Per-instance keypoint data
-.-.-

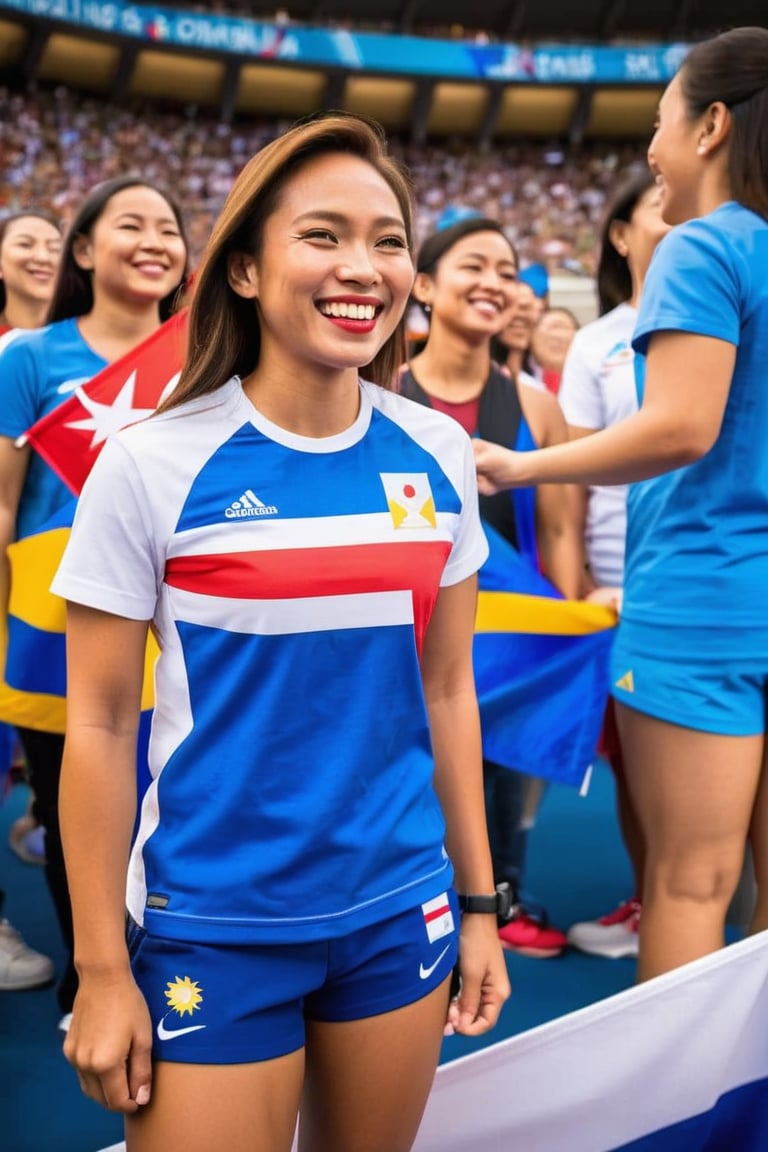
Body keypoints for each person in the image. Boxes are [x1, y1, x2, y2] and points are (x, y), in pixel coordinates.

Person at [53, 113, 509, 1150]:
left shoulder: (437, 449)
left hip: (401, 910)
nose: (364, 267)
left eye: (388, 240)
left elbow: (448, 693)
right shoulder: (149, 462)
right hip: (212, 927)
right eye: (324, 235)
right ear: (247, 271)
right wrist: (102, 969)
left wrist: (479, 904)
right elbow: (102, 728)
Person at [473, 26, 768, 982]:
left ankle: (687, 1123)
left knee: (688, 886)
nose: (650, 150)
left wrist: (522, 468)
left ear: (713, 125)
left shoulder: (700, 248)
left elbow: (678, 427)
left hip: (702, 606)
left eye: (659, 122)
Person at [0, 176, 188, 1024]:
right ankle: (94, 981)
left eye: (170, 228)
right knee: (81, 804)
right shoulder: (30, 359)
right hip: (57, 620)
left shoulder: (206, 354)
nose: (155, 240)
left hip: (182, 618)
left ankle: (172, 975)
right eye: (131, 225)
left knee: (175, 807)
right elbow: (4, 504)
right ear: (83, 250)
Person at [400, 215, 582, 959]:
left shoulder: (536, 407)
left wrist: (566, 621)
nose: (494, 283)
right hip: (404, 630)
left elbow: (563, 526)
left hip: (504, 634)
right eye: (474, 265)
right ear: (423, 285)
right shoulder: (382, 389)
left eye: (507, 271)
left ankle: (501, 894)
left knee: (501, 762)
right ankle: (416, 898)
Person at [558, 174, 670, 960]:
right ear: (620, 238)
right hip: (616, 587)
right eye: (655, 209)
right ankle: (650, 899)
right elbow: (570, 488)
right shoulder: (596, 345)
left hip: (710, 581)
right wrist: (577, 598)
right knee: (639, 763)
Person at [0, 208, 64, 991]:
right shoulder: (19, 361)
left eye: (53, 243)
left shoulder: (123, 356)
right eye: (26, 243)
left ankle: (43, 822)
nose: (42, 255)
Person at [528, 306, 580, 394]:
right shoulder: (515, 380)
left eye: (563, 328)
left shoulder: (587, 380)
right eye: (553, 328)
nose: (557, 336)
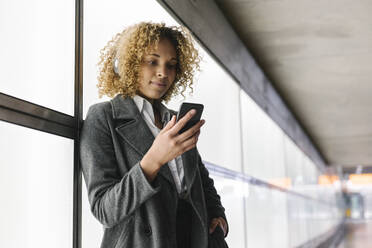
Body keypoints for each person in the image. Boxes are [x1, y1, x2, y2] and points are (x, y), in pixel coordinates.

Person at [80, 22, 228, 248]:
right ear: (129, 64)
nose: (163, 73)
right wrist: (153, 160)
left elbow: (200, 179)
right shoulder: (103, 117)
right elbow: (104, 210)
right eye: (152, 61)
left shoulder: (174, 119)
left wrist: (219, 217)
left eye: (171, 65)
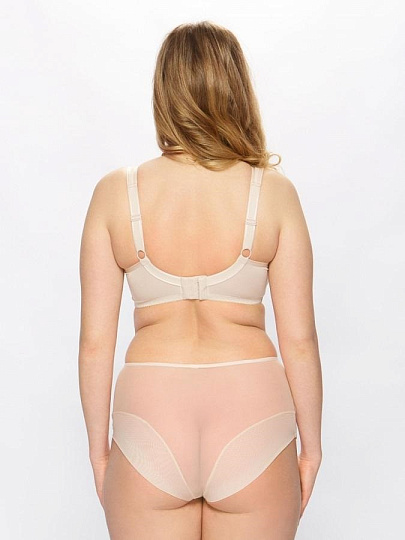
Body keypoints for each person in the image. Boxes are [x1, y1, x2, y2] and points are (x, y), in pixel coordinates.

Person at [79, 20, 322, 540]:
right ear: (237, 88)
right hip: (253, 412)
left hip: (150, 417)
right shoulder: (273, 193)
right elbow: (300, 340)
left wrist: (99, 450)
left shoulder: (114, 194)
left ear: (163, 92)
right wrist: (312, 446)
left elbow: (95, 344)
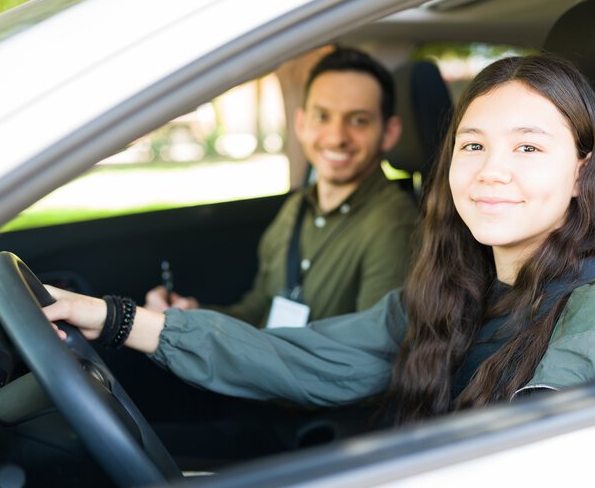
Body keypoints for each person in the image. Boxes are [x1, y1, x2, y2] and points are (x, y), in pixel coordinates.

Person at [44, 54, 595, 428]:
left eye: (529, 147)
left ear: (582, 171)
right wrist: (113, 316)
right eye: (474, 145)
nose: (493, 170)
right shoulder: (452, 290)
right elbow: (300, 356)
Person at [144, 47, 419, 328]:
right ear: (301, 124)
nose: (337, 137)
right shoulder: (296, 208)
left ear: (389, 133)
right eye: (322, 117)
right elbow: (259, 310)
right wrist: (191, 316)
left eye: (358, 120)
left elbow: (370, 353)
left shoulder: (393, 224)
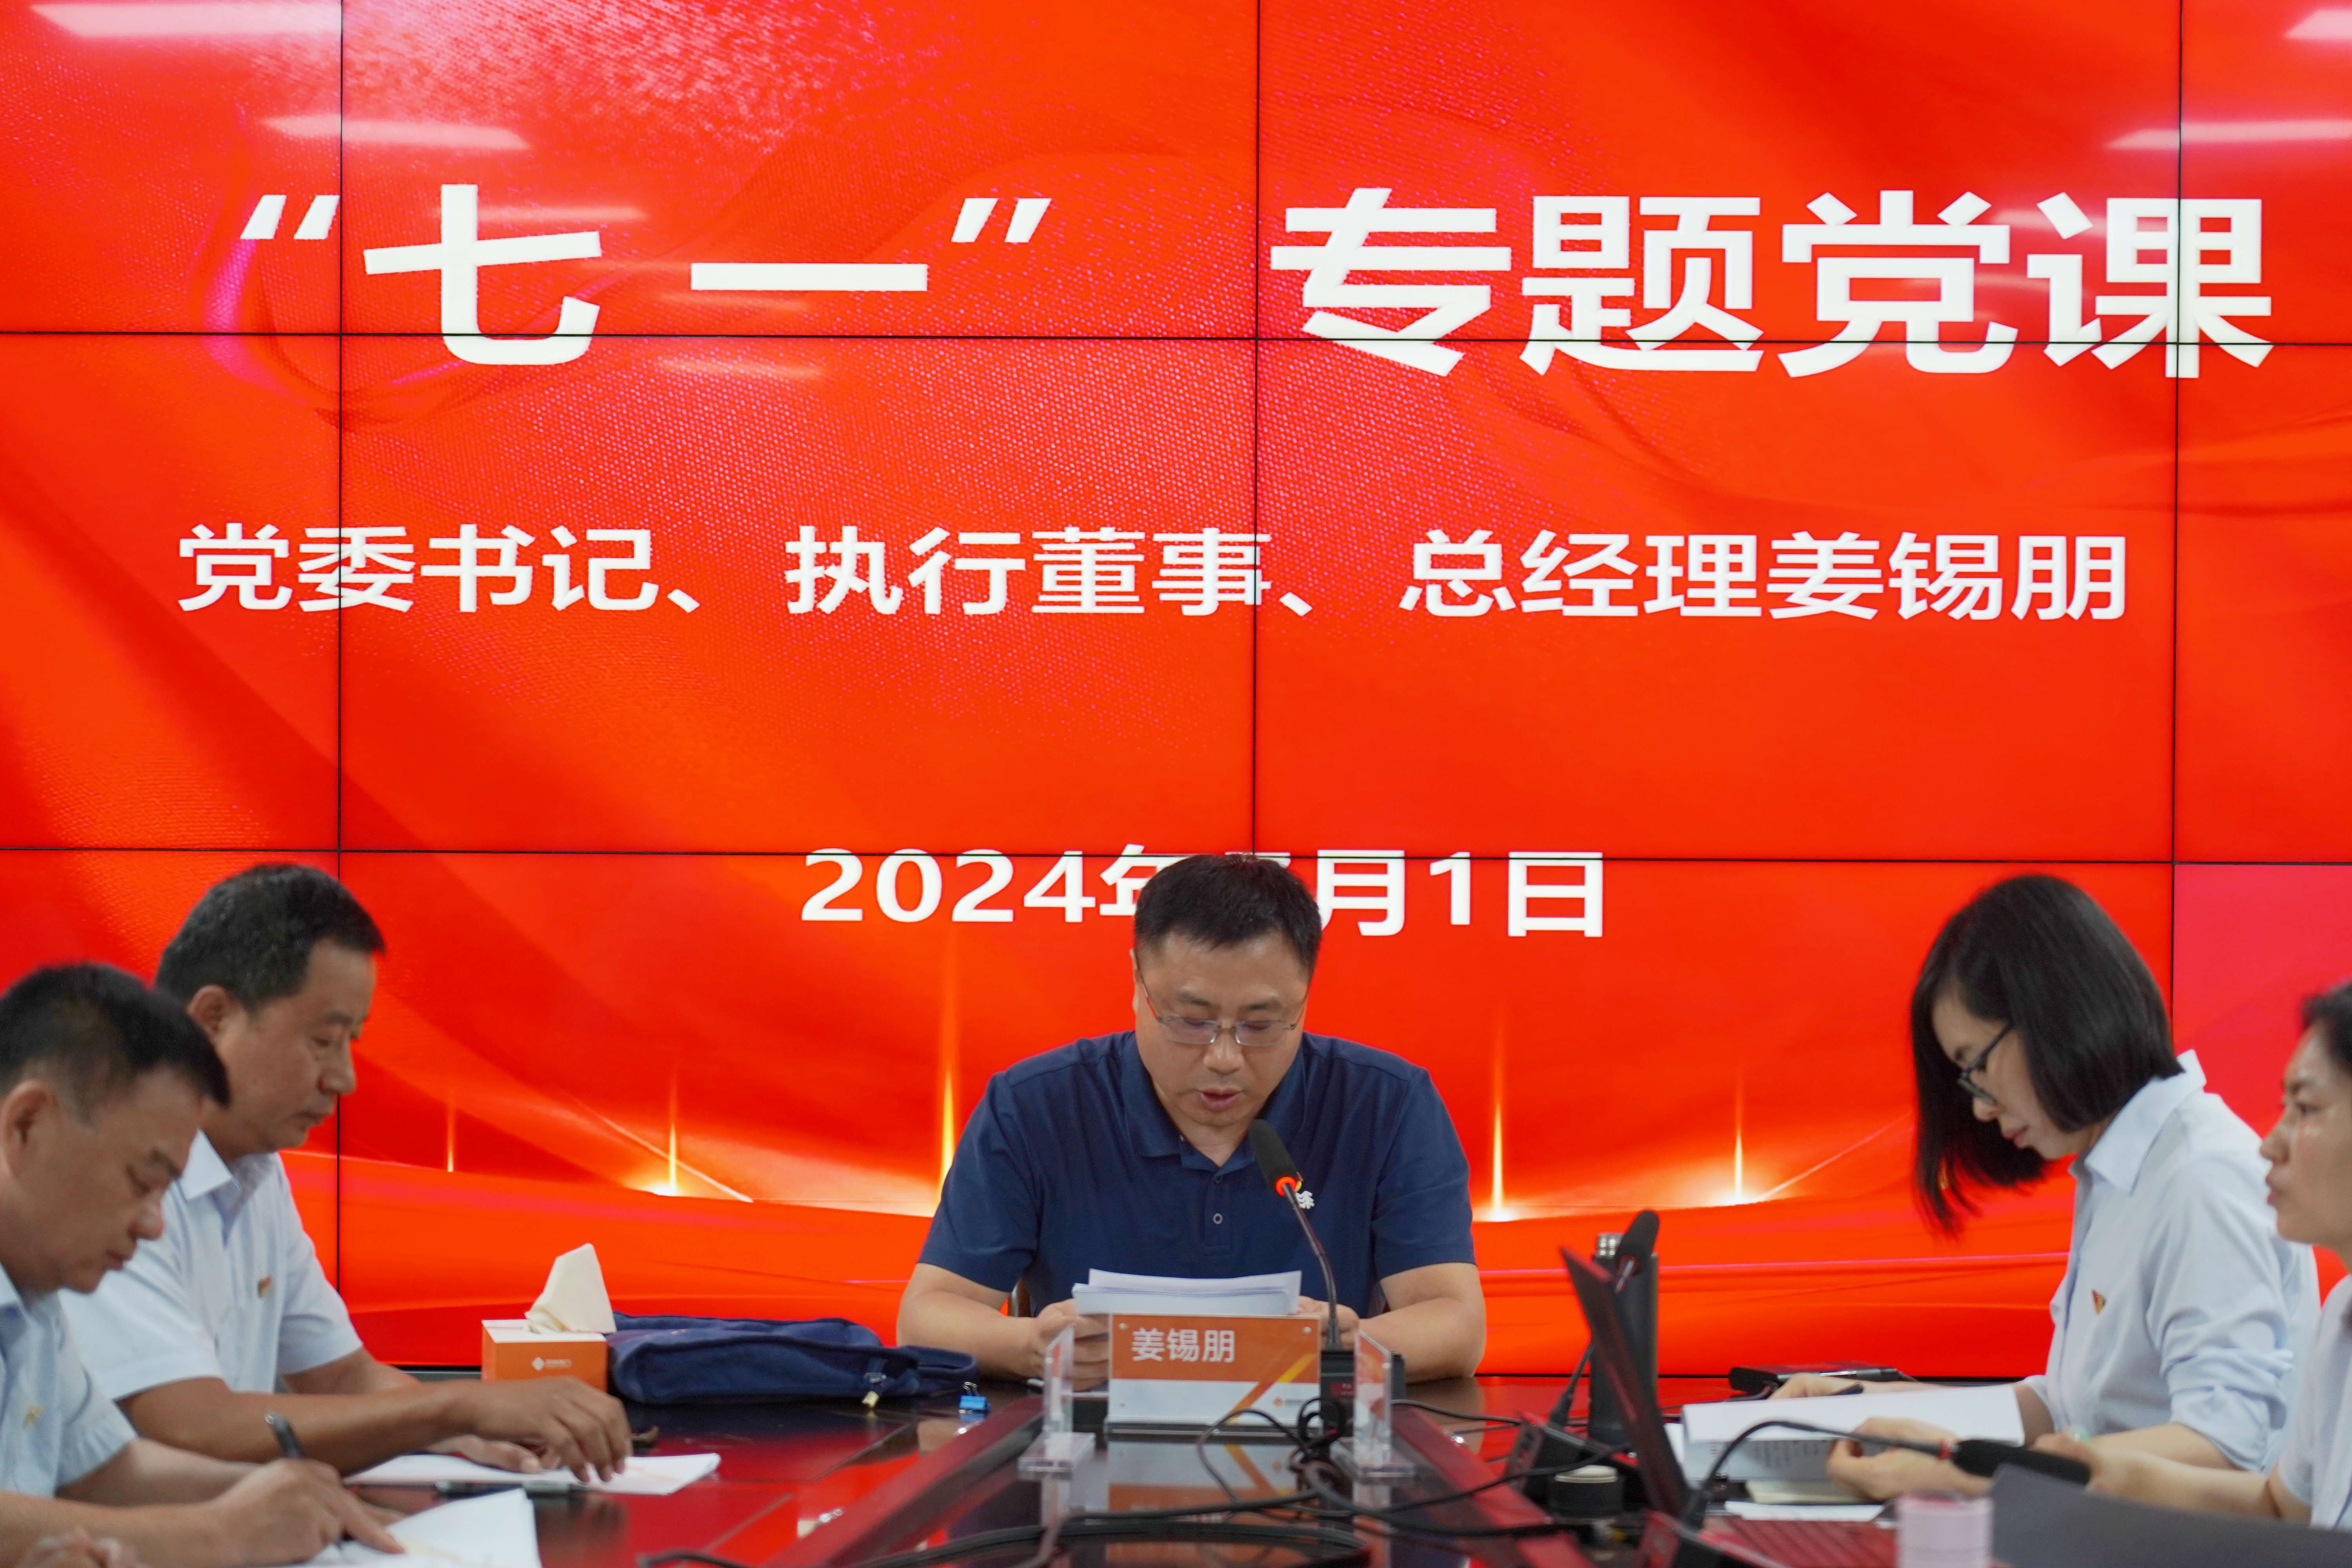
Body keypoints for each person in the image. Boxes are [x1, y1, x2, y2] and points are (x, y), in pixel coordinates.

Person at [63, 864, 631, 1479]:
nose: (344, 1078)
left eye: (350, 1042)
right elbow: (194, 1427)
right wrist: (458, 1407)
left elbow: (340, 1375)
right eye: (323, 1041)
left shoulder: (255, 1169)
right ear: (213, 1019)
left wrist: (472, 1431)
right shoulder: (105, 1173)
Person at [1779, 875, 2318, 1499]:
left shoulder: (2202, 1178)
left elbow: (2220, 1444)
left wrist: (1971, 1475)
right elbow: (2066, 1412)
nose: (1980, 1107)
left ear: (2056, 1014)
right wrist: (1862, 1409)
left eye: (1976, 1065)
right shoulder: (2117, 1171)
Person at [897, 854, 1484, 1383]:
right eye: (1191, 1021)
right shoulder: (1035, 1105)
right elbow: (928, 1313)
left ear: (1305, 998)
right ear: (1137, 983)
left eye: (1260, 1024)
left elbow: (1455, 1323)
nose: (1224, 1057)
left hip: (1315, 1439)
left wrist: (1344, 1348)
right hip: (1088, 1436)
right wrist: (1032, 1347)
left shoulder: (1386, 1104)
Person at [0, 962, 399, 1566]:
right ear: (27, 1124)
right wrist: (218, 1533)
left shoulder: (36, 1291)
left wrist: (285, 1495)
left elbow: (103, 1468)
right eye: (142, 1181)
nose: (154, 1224)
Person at [2034, 980, 2352, 1525]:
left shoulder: (2201, 1174)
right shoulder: (2341, 1316)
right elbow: (2282, 1508)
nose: (2269, 1144)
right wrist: (2102, 1470)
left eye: (2305, 1109)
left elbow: (2227, 1442)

-.-.-

Aim of the task> The task requires that every line above be transcribed exactly, without the images.

Finished task>
Body keypoints for each person in the image. Boxes are [x1, y1, x2, y2] and points are (x, y), in pixel coordinates.

Person at [53, 113, 509, 1150]:
left shoulder: (437, 449)
left hip: (401, 910)
nose: (364, 267)
left eye: (388, 240)
left elbow: (448, 693)
right shoulder: (149, 462)
right hip: (212, 927)
right eye: (324, 235)
right ear: (247, 271)
right wrist: (102, 969)
left wrist: (479, 904)
right elbow: (102, 728)
Person at [473, 26, 768, 982]:
left ankle: (687, 1123)
left knee: (688, 886)
nose: (650, 150)
left wrist: (522, 468)
left ear: (713, 125)
left shoulder: (700, 248)
left elbow: (678, 427)
left hip: (702, 606)
left eye: (659, 122)
Person at [0, 176, 188, 1024]:
right ankle: (94, 981)
left eye: (170, 228)
right knee: (81, 804)
right shoulder: (30, 359)
right hip: (57, 620)
left shoulder: (206, 354)
nose: (155, 240)
left hip: (182, 618)
left ankle: (172, 975)
right eye: (131, 225)
left knee: (175, 807)
right elbow: (4, 504)
right ear: (83, 250)
Person at [400, 215, 582, 959]:
left shoulder: (536, 407)
left wrist: (566, 621)
nose: (494, 283)
right hip: (404, 630)
left elbow: (563, 526)
left hip: (504, 634)
right eye: (474, 265)
right ear: (423, 285)
right shoulder: (382, 389)
left eye: (507, 271)
left ankle: (501, 894)
left knee: (501, 762)
right ankle: (416, 898)
Person at [558, 174, 670, 960]:
right ear: (620, 238)
right hip: (616, 587)
right eye: (655, 209)
right ankle: (650, 899)
right elbow: (570, 488)
right shoulder: (596, 345)
left hip: (710, 581)
right wrist: (577, 598)
right knee: (639, 763)
Person at [0, 208, 64, 991]:
right shoulder: (19, 361)
left eye: (53, 243)
left shoulder: (123, 356)
right eye: (26, 243)
left ankle: (43, 822)
nose: (42, 255)
Person at [528, 306, 580, 394]:
right shoulder: (515, 380)
left eye: (563, 328)
left shoulder: (587, 380)
right eye: (553, 328)
nose: (557, 336)
Body keypoints for each person in the image. Boxes are [x1, y1, x2, y2] and points are (x, y), in pixel coordinates.

Person at [80, 22, 228, 248]:
right ear: (129, 64)
nose: (163, 73)
right wrist: (153, 160)
left elbow: (200, 179)
right shoulder: (103, 117)
right elbow: (104, 210)
right eye: (152, 61)
left shoulder: (174, 119)
left wrist: (219, 217)
left eye: (171, 65)
Body keypoints for each person in the image. Boxes are [x1, y1, x2, y2] and points are (x, y), in pixel coordinates.

Person at [79, 20, 322, 540]:
right ear: (237, 88)
right hip: (253, 412)
left hip: (150, 417)
right shoulder: (273, 193)
right elbow: (300, 340)
left wrist: (99, 450)
left shoulder: (114, 194)
left ear: (163, 92)
right wrist: (312, 446)
left elbow: (95, 344)
Body keypoints for each person in the image. Boxes are [x1, y1, x2, y2] and points are (x, y), in pixel coordinates.

Person at [44, 54, 595, 428]:
left eye: (529, 147)
left ear: (582, 171)
right wrist: (113, 316)
right eye: (474, 145)
nose: (493, 170)
right shoulder: (452, 290)
right elbow: (300, 356)
Person at [144, 47, 419, 328]:
right ear: (301, 124)
nose: (337, 137)
right shoulder: (296, 208)
left ear: (389, 133)
right eye: (322, 117)
right elbow: (259, 310)
right wrist: (191, 316)
left eye: (358, 120)
left elbow: (370, 353)
left shoulder: (393, 224)
Body keypoints for each person in the image. Boxes are [x1, y1, x2, y2] and points are (x, y), in pixel coordinates.

Person at [63, 864, 631, 1479]:
nose: (344, 1078)
left eye: (350, 1042)
right elbow: (194, 1427)
right wrist: (458, 1407)
left elbow: (340, 1375)
right eye: (323, 1041)
left shoulder: (255, 1169)
right ear: (213, 1019)
left wrist: (472, 1431)
right shoulder: (105, 1173)
Person at [1779, 875, 2318, 1499]:
left shoulder: (2202, 1178)
left elbow: (2220, 1444)
left wrist: (1971, 1475)
right elbow: (2066, 1412)
nose: (1980, 1107)
left ear: (2056, 1014)
right wrist: (1862, 1409)
left eye: (1976, 1065)
right shoulder: (2117, 1171)
Person at [897, 854, 1484, 1383]:
right eye: (1191, 1021)
right shoulder: (1035, 1105)
right elbow: (928, 1313)
left ear: (1305, 998)
right ear: (1137, 983)
left eye: (1260, 1024)
left elbow: (1455, 1323)
nose: (1224, 1057)
left hip: (1315, 1439)
left wrist: (1344, 1348)
right hip: (1088, 1436)
right wrist: (1032, 1347)
left shoulder: (1386, 1104)
Person at [0, 962, 399, 1566]:
right ear: (27, 1124)
right wrist: (218, 1533)
left shoulder: (36, 1291)
left wrist: (285, 1495)
left elbow: (103, 1468)
right eye: (142, 1181)
nose: (154, 1224)
Person at [2034, 980, 2352, 1525]:
left shoulder: (2201, 1174)
right shoulder: (2341, 1316)
right elbow: (2282, 1508)
nose: (2269, 1144)
right wrist: (2102, 1470)
left eye: (2305, 1109)
left elbow: (2227, 1442)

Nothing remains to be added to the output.